Let $\{v_1,v_2,\dots,v_n\}$ be a basis of vector space $V_n$,
$V_1=\operatorname{span}\{v_1+v_2+\dots+v_n\}$ and $V_2=\{v=\sum_{j=1}^nx_jv_j | \sum_{j=1}^nx_j=0,x_j\in R\}$.
Prove that $V=V_1\bigoplus V_2$.
Put this in $3\rm{D}$ scenario and let the basis be standard, then $V_2$ is the plane $x+y+z=0$ that perpendicular to $V_1$ which is spanned by the vector $(1,1,1)$
therefore their union fills $\mathbb{R}^3$
However, how do I explain this in general?
Take $v\in V$. Then\begin{align}v&=\alpha_1v_1+\alpha_2v_2+\cdots+\alpha_nv_n\\&=\frac{\alpha_1+\alpha_2+\cdots+\alpha_n}n(v_1+v_2+\cdots+v_n)+\\&\quad +\left(\alpha_1-\frac{\alpha_1+\alpha_2+\cdots+\alpha_n}n\right)v_1+\cdots+\left(\alpha_n-\frac{\alpha_1+\alpha_2+\cdots+\alpha_n}n\right)v_n.\end{align}And this equality expresses $v$ as the sum of an element of $V_1$ with an element of $V_2$.

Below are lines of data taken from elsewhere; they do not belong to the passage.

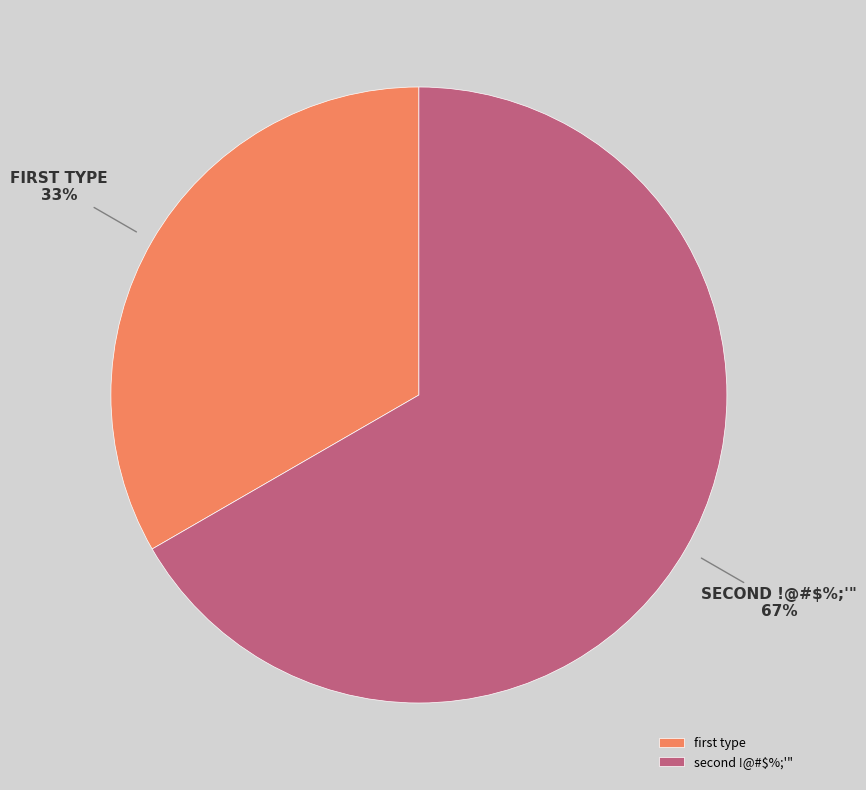

Which slice represents more than half of the pie?

second !@#$%;'"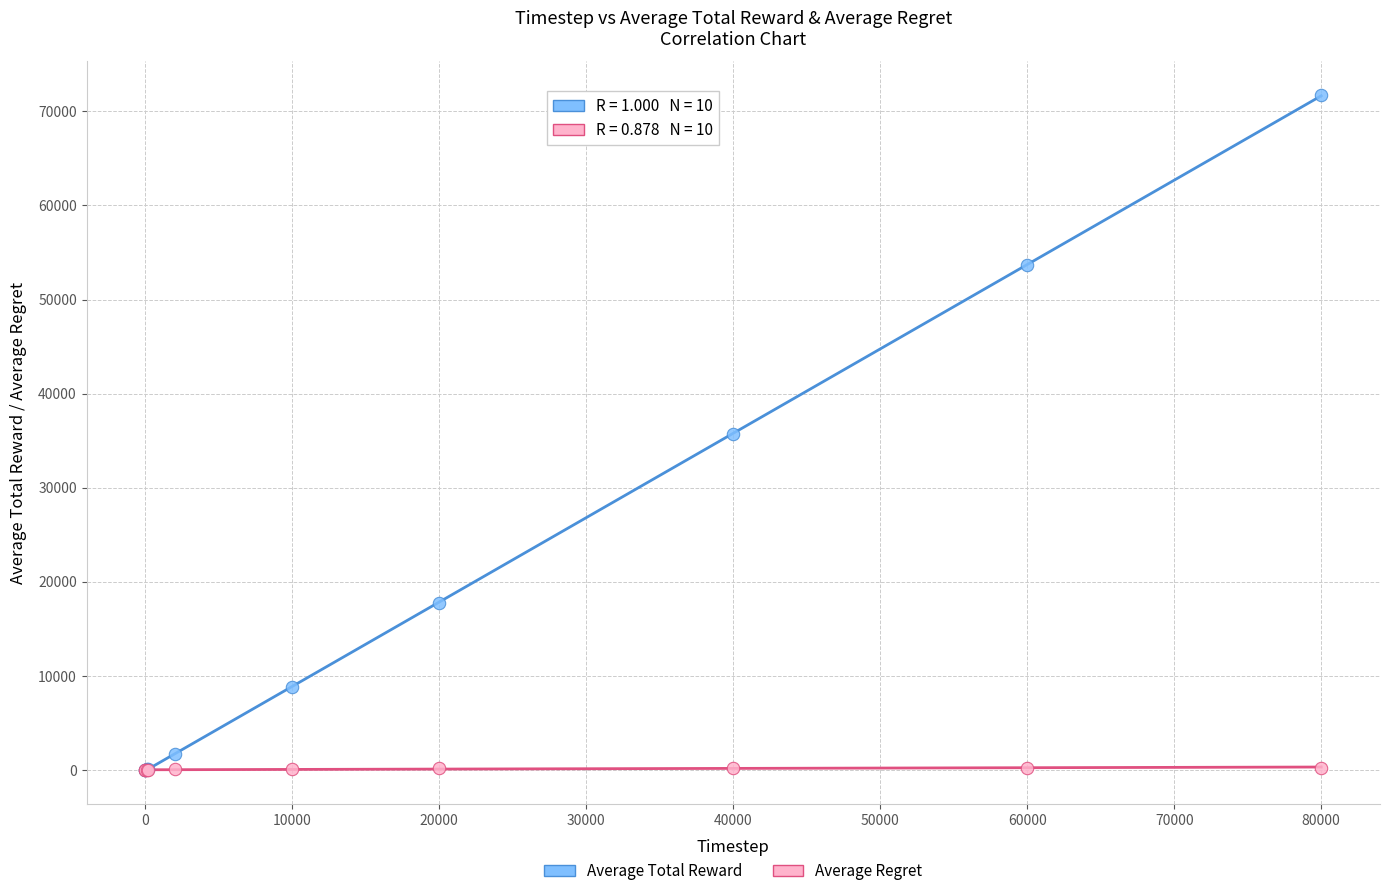

What are all the series names shown in the legend?

Average Total Reward, Average Regret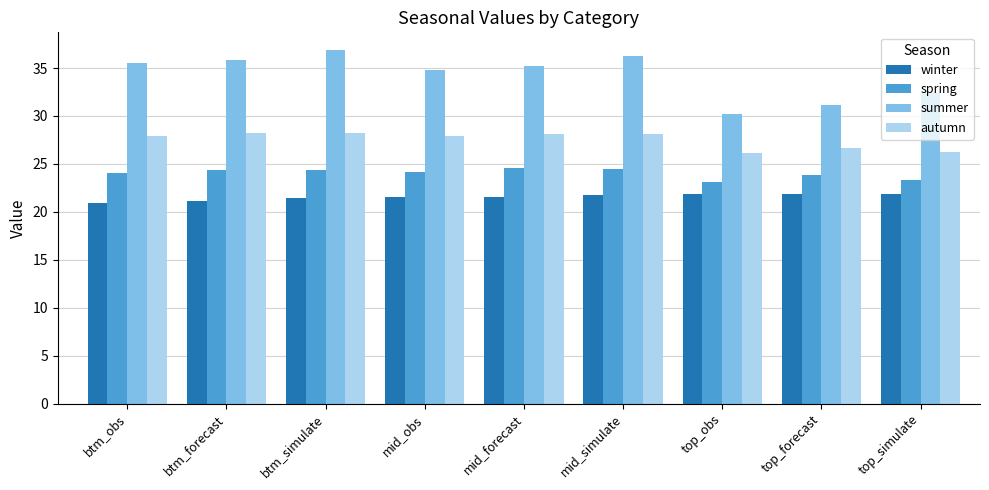

What is the sum of all autumn values?

247.6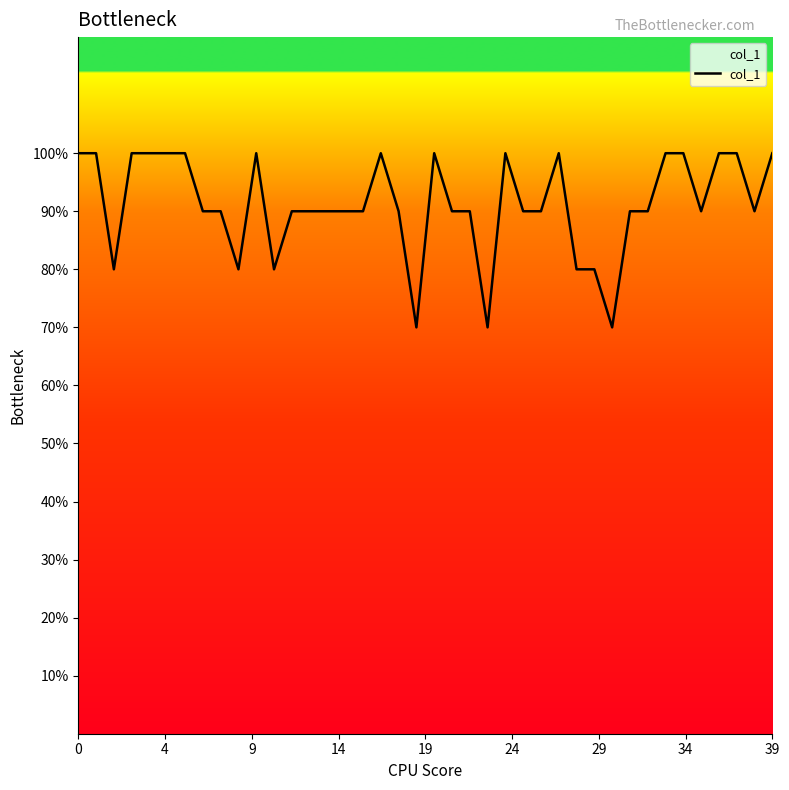

Does the chart display data point markers on the line(s)?

No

On the other hand, if $w\in V_1\cap V_2$ and if you write $w$ as $\alpha_1v_1+\alpha_2v_2+\cdots+\alpha_nv_n$, then $\alpha_1=\alpha_2=\cdots=\alpha_n$ and $\alpha_1+\alpha_2+\cdots+\alpha_n=0$; therefore, each $\alpha_k$ is equal to $0$. So, $w=0$, and therefore $V_1\cap V_2=\{0\}$.